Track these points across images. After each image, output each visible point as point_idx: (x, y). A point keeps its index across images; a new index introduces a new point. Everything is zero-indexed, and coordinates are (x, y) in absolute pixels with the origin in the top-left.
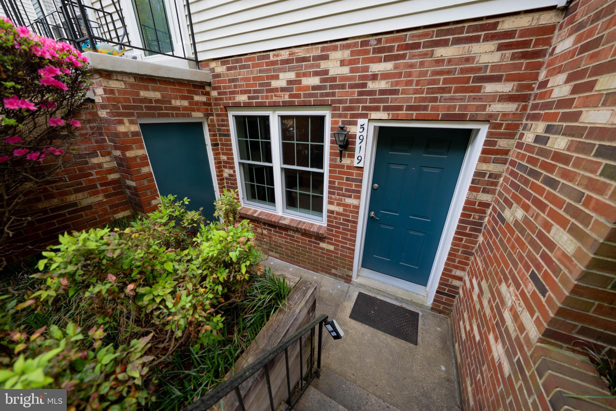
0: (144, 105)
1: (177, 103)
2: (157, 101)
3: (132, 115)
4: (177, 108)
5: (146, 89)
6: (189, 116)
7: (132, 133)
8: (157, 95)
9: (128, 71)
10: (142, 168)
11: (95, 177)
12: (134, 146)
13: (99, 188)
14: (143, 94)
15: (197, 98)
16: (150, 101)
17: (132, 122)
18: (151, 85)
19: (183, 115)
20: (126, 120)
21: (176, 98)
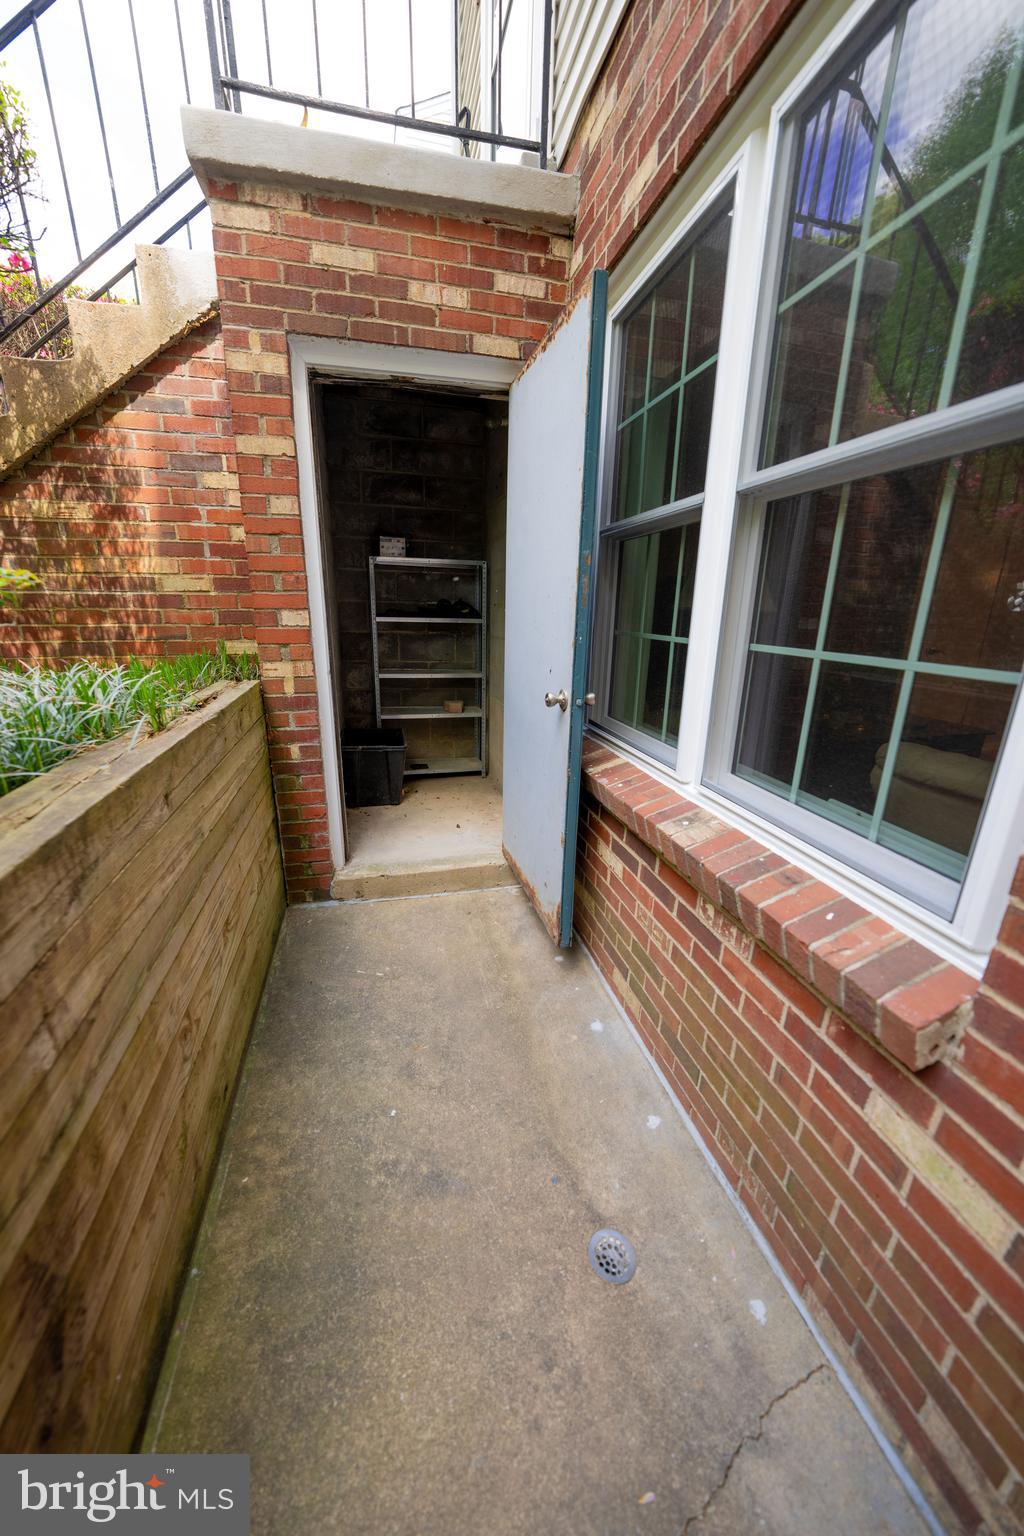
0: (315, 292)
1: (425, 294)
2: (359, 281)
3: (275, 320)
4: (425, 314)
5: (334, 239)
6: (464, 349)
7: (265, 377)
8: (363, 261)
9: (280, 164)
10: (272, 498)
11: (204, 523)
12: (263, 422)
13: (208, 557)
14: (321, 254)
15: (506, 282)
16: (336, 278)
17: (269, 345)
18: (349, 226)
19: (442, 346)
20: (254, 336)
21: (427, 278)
::::
-- What you will do --
Return every line from the rows above that contains the word "pixels".

-- Exercise result --
Track these points across images. After each image, output each visible point as point_idx: (x, y). A point keeps its index across images; a new index introduces a new point. Everything is zero-indexed, and coordinates are (x, y) in absolute pixels with the origin in the top-left.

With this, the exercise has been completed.